EXTRACT PROVIDED:
Ask your partner to feed 10 balls in a row at your forehand and backhand. All you have to do is to hit those 10 balls cross-court without missing a single one.
Take 20-30 seconds of rest and then ask your partner to feed the remaining 10 balls.
Note: You will be standing near the baseline.
This drill improves your movement and speed for groundstrokes. Ask your partner to feed the balls randomly so you have to move quickly across the court to return the balls.
This will keep you quick and active on your feet.
Tennis Attacking Drills
The purpose of all attacking drills is to pressurize and confuse your opponent so you can learn his/her weaknesses and later you can use them against your opponent.
This is the same technique that I have discussed in my article on tennis doubles strategies.
Attacking the net
When you quickly move up to the net, this puts tremendous pressure on your opponent unless he/she is aware of your tactic.
In this drill, you need a partner to play a practice match. Try different variations like serve and volley, return and volley or approach short balls.
Tennis Volley Drills
For this drill, you need a partner to play a practice game. First of all, make a “V” shape on your side of the court using some tape or other material that can easily be removed after practice.
The joining point of the V should be at the center of the net and the opening ends of the tape should be at both ends of the service line as shown in the picture below.
- Stand at the center of the service line while your partner stands on the other side of the court.
- When your partner hits the ball, move forward to return a volley.
- If the ball comes outside the V shape, you have to hit a down-the-line volley and crosscourt volley in the other case.
- After returning the volley, move back to your initial position which is at the center of the service line
This drill can be practiced only when you are practicing as a team with more than two players.
All players must stand in a straight vertical line facing the net. Use one player to provide the balls from the other side of the court.

THINGS TO DO:
A. Write out the portion of the tennis drill text that opens with the words containing "Tennis Attacking Drills" and closes with "against your opponent.".
B. Continue the tennis drill text from its final sentence.

Source data:

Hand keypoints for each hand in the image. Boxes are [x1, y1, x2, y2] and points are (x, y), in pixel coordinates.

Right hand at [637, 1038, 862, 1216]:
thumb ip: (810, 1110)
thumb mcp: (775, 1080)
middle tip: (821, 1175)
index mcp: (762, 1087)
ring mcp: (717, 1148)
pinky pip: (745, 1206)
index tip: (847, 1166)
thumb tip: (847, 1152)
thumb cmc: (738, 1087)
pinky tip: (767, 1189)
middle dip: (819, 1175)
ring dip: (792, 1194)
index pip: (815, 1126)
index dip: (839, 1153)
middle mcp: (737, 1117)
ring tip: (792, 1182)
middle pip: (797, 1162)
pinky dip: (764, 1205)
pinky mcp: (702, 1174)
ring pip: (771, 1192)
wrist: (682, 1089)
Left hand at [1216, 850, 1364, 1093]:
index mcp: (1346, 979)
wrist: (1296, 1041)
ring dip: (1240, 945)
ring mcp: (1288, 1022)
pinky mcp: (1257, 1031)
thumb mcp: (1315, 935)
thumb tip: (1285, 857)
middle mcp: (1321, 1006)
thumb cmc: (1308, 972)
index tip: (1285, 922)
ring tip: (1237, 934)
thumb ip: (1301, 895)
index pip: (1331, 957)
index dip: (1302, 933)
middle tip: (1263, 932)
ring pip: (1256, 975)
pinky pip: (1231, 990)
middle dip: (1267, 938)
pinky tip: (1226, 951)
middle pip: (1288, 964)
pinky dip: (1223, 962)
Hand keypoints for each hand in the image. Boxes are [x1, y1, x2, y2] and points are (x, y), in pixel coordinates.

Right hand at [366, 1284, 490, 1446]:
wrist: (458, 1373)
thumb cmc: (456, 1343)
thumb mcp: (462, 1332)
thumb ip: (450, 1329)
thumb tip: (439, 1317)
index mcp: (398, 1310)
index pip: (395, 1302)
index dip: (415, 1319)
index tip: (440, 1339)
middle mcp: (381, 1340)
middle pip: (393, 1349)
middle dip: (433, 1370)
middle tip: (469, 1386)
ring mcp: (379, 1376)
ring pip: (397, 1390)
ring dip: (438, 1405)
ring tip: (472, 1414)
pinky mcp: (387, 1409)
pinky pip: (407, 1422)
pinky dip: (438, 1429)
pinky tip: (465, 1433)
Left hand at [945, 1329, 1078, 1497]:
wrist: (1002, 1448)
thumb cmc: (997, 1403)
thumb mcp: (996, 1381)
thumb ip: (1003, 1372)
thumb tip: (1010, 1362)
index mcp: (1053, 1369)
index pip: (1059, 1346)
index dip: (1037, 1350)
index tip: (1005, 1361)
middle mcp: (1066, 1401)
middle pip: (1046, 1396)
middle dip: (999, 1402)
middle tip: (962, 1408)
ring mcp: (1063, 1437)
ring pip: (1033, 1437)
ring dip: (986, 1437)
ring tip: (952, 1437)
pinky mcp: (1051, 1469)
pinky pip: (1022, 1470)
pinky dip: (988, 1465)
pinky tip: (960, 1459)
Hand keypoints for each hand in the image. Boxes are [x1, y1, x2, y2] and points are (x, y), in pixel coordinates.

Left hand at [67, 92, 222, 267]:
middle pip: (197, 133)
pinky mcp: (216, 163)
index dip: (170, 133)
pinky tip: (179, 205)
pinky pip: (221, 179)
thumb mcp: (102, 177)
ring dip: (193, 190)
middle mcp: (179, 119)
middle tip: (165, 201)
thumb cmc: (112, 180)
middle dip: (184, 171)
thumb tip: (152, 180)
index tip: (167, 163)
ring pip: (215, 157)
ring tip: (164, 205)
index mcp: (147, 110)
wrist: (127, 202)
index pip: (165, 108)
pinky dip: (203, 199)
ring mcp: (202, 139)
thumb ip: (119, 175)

OUTPUTS IN ORDER:
A.
Tennis Attacking Drills
The purpose of all attacking drills is to pressurize and confuse your opponent so you can learn his/her weaknesses and later you can use them against your opponent.

B.
When the first player from the line has returned a successful volley, he/she moves out of the line and the player next in the queue returns the volley until the queue of players is finished.
Dominant Hand Volley
In this volley drill, you will be using only your dominant hand without any interference from the non-dominant hand.
Put your non-dominant hand on your back and perform volleys using your dominant hand only.
The purpose of this drill is to prepare your dominant hand fully for the volleys. When you hit using the main hand only, it strengthens your dominant hand for harder volleys.
In this drill, you need a partner and you can side with only half of the court. It means if you are serving from the deuce court, your partner must also be standing on the deuce court on his/her side of the court.
This drill also stimulates doubles drill, that’s why it’s named ghost doubles where there are only two players (singles).
There are three steps in this drill.
- Move quickly
First, you have to serve and move quickly to the net to return the volley. When the point is finished, you can change the courtside (ad or deuce) as we do in a normal tennis match.
As the name suggests, in this drill, you will be hitting volley to volley rather than free hitting. So, this hitting drill requires a partner.
This is one of the best tennis drills to improve your volleys in a shorter time.
Stand at the center of the service line while your partner stands at the center of the service line on his/her side of the court.
Hit the ball to your partner who is going to return the volley to you. You will also return the volley to your partner. This continues until any of the players misses the shot.
At first, it is a little tough to return volley after volley, but when practiced regularly, mastering this drill will be easy and it will also prepare you for powerful volleys.
Learn more about the tennis rules in-depth in our separate article.
This drill is quite challenging if you are a beginner player and learning volleys or even improving your volleys, but trust me, this drill will take your volleys to the next level when practiced regularly.
In this drill, you need a partner to feed the balls.
Stand near the net, while your partner is standing in the mid-way of the baseline and service line on the other side of the court with a hopper holding 60-70 tennis balls.
Ask your partner to feed the ball one after the other and you have to perform volley after volley. Make sure your partner feeds random shots (low, high, slow, fast, left, right, etc).
In this way, you can sharpen your volley skills more precisely.
This drill requires two players one being the ball feeder standing between the baseline and the service line.
The feeder must have a hopper with 20-30 balls to feed continuously. Before you start this drill, mark three zones on the baseline of the feeder’s courtside, each zone 12 feet apart. You can use cones to mark the zones.
Before feeding, the feeder must say loudly “zone 1“, “zone 2”, or “zone 3” to set a target for you. You must return the volley to the zone targeted by your partner.
This drill is a great way to improve the precision of your volleys.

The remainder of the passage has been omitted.